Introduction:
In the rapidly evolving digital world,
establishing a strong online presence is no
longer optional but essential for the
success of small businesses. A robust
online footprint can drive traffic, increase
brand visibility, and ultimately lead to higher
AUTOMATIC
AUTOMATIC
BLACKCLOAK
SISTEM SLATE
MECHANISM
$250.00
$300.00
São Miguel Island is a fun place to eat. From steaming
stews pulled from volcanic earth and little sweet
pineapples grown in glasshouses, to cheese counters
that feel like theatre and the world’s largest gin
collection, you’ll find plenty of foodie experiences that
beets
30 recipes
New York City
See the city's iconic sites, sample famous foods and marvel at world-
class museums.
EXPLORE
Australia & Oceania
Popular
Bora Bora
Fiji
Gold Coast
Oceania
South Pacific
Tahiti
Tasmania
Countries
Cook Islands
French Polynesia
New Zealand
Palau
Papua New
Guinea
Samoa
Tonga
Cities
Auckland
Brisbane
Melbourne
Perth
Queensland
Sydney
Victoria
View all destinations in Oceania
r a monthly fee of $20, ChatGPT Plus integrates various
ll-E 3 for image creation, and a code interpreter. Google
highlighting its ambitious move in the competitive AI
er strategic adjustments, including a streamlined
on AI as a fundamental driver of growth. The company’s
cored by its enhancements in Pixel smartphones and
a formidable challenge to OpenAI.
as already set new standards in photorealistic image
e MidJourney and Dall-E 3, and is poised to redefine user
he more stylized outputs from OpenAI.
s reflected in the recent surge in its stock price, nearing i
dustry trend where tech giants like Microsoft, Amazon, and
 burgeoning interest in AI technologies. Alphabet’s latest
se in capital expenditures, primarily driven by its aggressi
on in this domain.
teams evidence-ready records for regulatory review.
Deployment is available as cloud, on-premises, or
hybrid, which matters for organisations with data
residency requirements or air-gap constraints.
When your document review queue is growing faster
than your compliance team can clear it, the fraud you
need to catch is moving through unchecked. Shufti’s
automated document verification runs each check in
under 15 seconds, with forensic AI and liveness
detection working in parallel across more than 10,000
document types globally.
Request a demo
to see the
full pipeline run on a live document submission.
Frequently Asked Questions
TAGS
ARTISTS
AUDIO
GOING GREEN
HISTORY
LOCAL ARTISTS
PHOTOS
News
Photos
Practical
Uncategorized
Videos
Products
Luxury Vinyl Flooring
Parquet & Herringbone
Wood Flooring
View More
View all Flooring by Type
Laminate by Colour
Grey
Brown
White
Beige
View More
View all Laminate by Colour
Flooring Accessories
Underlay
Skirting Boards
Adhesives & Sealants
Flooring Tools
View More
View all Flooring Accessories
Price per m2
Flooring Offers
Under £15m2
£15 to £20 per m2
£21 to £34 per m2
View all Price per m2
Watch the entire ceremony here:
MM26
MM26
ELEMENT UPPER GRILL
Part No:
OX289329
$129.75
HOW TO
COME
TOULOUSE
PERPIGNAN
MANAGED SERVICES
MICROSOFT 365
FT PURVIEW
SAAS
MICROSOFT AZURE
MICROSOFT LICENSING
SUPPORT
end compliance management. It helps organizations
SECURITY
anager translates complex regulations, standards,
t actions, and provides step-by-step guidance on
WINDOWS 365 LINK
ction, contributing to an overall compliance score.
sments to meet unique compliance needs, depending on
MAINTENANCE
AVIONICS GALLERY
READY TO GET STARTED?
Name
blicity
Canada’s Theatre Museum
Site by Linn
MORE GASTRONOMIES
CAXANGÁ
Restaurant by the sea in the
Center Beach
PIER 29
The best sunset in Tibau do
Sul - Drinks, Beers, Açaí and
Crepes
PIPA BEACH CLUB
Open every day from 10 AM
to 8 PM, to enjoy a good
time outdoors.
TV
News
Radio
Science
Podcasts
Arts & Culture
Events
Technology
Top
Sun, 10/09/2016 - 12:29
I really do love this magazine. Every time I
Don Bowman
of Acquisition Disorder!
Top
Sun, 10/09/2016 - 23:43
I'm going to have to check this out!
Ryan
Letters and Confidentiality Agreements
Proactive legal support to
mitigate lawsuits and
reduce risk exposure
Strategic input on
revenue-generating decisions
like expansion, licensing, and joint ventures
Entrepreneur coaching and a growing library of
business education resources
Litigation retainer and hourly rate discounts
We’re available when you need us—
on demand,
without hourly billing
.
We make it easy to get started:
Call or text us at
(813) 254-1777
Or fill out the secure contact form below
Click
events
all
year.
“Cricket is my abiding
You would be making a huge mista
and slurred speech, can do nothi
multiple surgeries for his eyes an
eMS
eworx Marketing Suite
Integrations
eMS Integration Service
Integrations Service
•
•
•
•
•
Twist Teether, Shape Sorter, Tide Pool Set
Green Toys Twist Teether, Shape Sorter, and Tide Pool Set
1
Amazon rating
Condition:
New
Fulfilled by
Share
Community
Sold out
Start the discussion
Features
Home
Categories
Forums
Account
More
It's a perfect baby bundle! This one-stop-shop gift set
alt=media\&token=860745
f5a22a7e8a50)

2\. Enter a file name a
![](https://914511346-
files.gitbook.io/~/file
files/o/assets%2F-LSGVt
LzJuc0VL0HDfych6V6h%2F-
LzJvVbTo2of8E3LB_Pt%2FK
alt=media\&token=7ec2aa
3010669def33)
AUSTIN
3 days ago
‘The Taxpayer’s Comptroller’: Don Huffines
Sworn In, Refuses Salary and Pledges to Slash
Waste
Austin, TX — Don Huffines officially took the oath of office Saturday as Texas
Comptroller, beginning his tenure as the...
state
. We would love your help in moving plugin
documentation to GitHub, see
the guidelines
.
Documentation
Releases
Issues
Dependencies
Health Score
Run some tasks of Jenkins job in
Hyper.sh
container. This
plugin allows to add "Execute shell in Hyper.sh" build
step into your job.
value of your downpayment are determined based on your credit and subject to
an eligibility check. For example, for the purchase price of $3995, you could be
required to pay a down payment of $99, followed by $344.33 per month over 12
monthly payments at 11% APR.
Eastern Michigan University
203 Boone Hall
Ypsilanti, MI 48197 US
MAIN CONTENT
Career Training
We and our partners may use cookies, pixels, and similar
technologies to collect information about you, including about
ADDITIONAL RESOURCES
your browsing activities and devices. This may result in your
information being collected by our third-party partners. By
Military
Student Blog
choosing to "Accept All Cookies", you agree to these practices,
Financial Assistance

■ Work to complete ■
The answer is the line with "Austin, TX —" plus every line after it, printed exactly as they appear above.

■ Written reply ■
Austin, TX — Don Huffines officially took the oath of office Saturday as Texas
Comptroller, beginning his tenure as the...
state
. We would love your help in moving plugin
documentation to GitHub, see
the guidelines
.
Documentation
Releases
Issues
Dependencies
Health Score
Run some tasks of Jenkins job in
Hyper.sh
container. This
plugin allows to add "Execute shell in Hyper.sh" build
step into your job.
value of your downpayment are determined based on your credit and subject to
an eligibility check. For example, for the purchase price of $3995, you could be
required to pay a down payment of $99, followed by $344.33 per month over 12
monthly payments at 11% APR.
Eastern Michigan University
203 Boone Hall
Ypsilanti, MI 48197 US
MAIN CONTENT
Career Training
We and our partners may use cookies, pixels, and similar
technologies to collect information about you, including about
ADDITIONAL RESOURCES
your browsing activities and devices. This may result in your
information being collected by our third-party partners. By
Military
Student Blog
choosing to "Accept All Cookies", you agree to these practices,
Financial Assistance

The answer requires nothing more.